Israel: Top court bans Jewish Power's Michael Ben-Ari from polls

Supreme Court bans far-right candidate Michael Ben-Ari from April elections, citing his display of anti-Arab racism.

    Michael Ben-Ari (centre) came under fire for comments he made about Israeli Arabs [Ronen Zvulun/Reuters]
    Michael Ben-Ari (centre) came under fire for comments he made about Israeli Arabs [Ronen Zvulun/Reuters]

    Israel's Supreme Court has banned the leader of a far-right ultranationalist party from running in next month's elections.

    Reversing the decisions of Israel's elections committee earlier this month, the court ruled on Sunday to bar Michael Ben-Ari, the leader of the Jewish Power party, in an 8-1 vote.

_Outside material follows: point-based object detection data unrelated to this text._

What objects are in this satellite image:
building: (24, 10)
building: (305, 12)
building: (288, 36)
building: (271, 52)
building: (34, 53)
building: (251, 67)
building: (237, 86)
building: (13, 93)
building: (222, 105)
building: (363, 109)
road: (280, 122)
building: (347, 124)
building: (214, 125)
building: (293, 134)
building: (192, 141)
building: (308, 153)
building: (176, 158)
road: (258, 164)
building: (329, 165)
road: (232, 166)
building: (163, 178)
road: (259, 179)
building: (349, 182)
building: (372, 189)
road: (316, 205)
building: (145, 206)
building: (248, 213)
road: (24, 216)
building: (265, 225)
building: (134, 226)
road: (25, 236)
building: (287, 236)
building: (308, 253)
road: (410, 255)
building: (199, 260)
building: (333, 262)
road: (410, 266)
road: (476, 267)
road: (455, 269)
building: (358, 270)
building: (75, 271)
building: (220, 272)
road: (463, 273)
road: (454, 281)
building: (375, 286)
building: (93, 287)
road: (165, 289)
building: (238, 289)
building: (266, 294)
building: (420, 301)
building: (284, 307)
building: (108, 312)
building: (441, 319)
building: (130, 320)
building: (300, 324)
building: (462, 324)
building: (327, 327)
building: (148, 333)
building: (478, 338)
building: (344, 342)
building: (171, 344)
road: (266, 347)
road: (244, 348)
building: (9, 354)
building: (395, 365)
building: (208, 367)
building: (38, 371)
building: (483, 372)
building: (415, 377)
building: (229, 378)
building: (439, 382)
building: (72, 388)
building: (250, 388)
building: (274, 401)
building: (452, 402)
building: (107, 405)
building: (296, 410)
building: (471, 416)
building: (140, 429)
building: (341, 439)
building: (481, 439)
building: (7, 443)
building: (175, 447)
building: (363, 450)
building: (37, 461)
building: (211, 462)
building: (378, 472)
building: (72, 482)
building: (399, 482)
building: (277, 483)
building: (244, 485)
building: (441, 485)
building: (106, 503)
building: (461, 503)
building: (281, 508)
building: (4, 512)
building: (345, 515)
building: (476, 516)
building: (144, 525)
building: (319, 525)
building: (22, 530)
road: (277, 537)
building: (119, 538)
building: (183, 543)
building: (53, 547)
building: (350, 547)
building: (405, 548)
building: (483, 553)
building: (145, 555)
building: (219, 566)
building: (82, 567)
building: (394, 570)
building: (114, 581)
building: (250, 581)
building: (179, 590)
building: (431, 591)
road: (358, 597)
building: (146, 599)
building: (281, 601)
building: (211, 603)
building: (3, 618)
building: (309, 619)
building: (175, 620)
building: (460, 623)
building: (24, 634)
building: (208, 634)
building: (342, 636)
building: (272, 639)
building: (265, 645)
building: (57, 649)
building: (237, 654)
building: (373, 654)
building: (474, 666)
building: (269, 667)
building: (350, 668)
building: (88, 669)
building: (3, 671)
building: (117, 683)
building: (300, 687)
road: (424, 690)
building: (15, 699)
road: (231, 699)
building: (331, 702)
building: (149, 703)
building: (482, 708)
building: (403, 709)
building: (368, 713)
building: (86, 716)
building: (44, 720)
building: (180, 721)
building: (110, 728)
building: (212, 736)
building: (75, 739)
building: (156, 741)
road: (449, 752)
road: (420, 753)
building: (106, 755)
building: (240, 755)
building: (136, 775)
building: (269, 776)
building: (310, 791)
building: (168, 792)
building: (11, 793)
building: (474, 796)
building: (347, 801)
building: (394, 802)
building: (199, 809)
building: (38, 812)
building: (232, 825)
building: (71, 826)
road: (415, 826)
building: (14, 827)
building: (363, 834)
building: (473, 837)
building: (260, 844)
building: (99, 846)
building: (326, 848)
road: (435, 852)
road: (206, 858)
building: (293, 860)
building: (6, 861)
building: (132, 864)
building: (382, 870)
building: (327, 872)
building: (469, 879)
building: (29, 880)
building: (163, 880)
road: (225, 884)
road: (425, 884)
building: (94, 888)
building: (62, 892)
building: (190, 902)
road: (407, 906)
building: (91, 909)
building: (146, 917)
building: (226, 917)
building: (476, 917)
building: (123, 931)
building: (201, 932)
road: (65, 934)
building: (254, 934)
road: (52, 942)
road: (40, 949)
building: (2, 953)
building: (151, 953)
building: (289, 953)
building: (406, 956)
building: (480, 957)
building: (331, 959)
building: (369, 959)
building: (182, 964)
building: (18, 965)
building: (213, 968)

    Ben-Ari has come under fire for comments he made about Palestinian citizens of Israel, which Attorney General Avichai Mandelblit previously said amount to "incitement to racism" and "calling for a violent renunciation of the Arab population's rights".

    These include a May 2018 speech in which Ben-Ari called Israeli Arabs "enemies from within", according to the Haaretz website. 

    The court ruled in favour of appellants who argued Ben-Ari had displayed anti-Arab racism, Reuters news agency reported, citing a statement by the court. 

    Ben-Ari condemned the ruling, according to local media. "There is a legal junta that seeks to take over our lives. It's not a democracy," he was quoted as saying by the Haaretz. 

    Other members of Jewish Power remain eligible to run.

    The court upheld the candidacy of Itamar Ben-Gvir, a far-right lawyer and fellow leader of Jewish Power.

    According to Jewish Power, Ben-Ari's disqualification marks the first time a candidate approved by the committee has been banned from standing in elections. 

    Jewish Power's leaders are successors of the late rabbi Meir Kahane, who advocated expelling Arabs from Israel and creating a Jewish theocracy.

    In a widely criticised bid to unite Israel's nationalist bloc, Prime Minister Benjamin Netanyahu brokered a deal to see Jewish Power join with two far-right parties to create a single electoral list.

    The Supreme Court rulings were widely expected and unlikely to shake Netanyahu's efforts to craft a rightist alliance that might secure him a record fifth term.

    The top court also backed a candidate from the far-left Hadash party, Ofer Kassif, and approved the two main Arab alliances, Hadash-Taal and Raam-Balad.

    The elections committee had initially barred the latter over its alleged support for violent resistance.

    Justice Minister Ayelet Shaked said in a statement that the court's blocking of Ben-Ari "while declaring terror-backing parties kosher is a crass and misguided interference in the heart of Israeli democracy".

    Netanyahu's bid for re-election has been challenged by a centrist newcomer, former armed forces chief Benny Gantz. Their escalating exchanges of allegations have included corruption, bigotry, forsaking national security and abetting Israel's foes.

    A poll aired by public broadcaster Kan on Sunday put Likud narrowly in the lead to form the next coalition government with a projected 31 of parliament's 120 seats against 30 for Gantz's Blue and White party.

    If re-elected, Netanyahu will become Israel's longest-serving premier in July.

    That bid was dealt an unprecedented blow last month when Mandelblit, the attorney general, announced a plan to indict Netanyahu for bribery and breach of trust. Netanyahu denies wrongdoing and could forestall formal charges in a review hearing after the election.

    Raam-Balad, which held eight seats in the last parliament, said the Supreme Court had upheld its "fundamental right to represent our electorate while Netanyahu and Gantz compete to see who can incite more powerfully against the Arab public".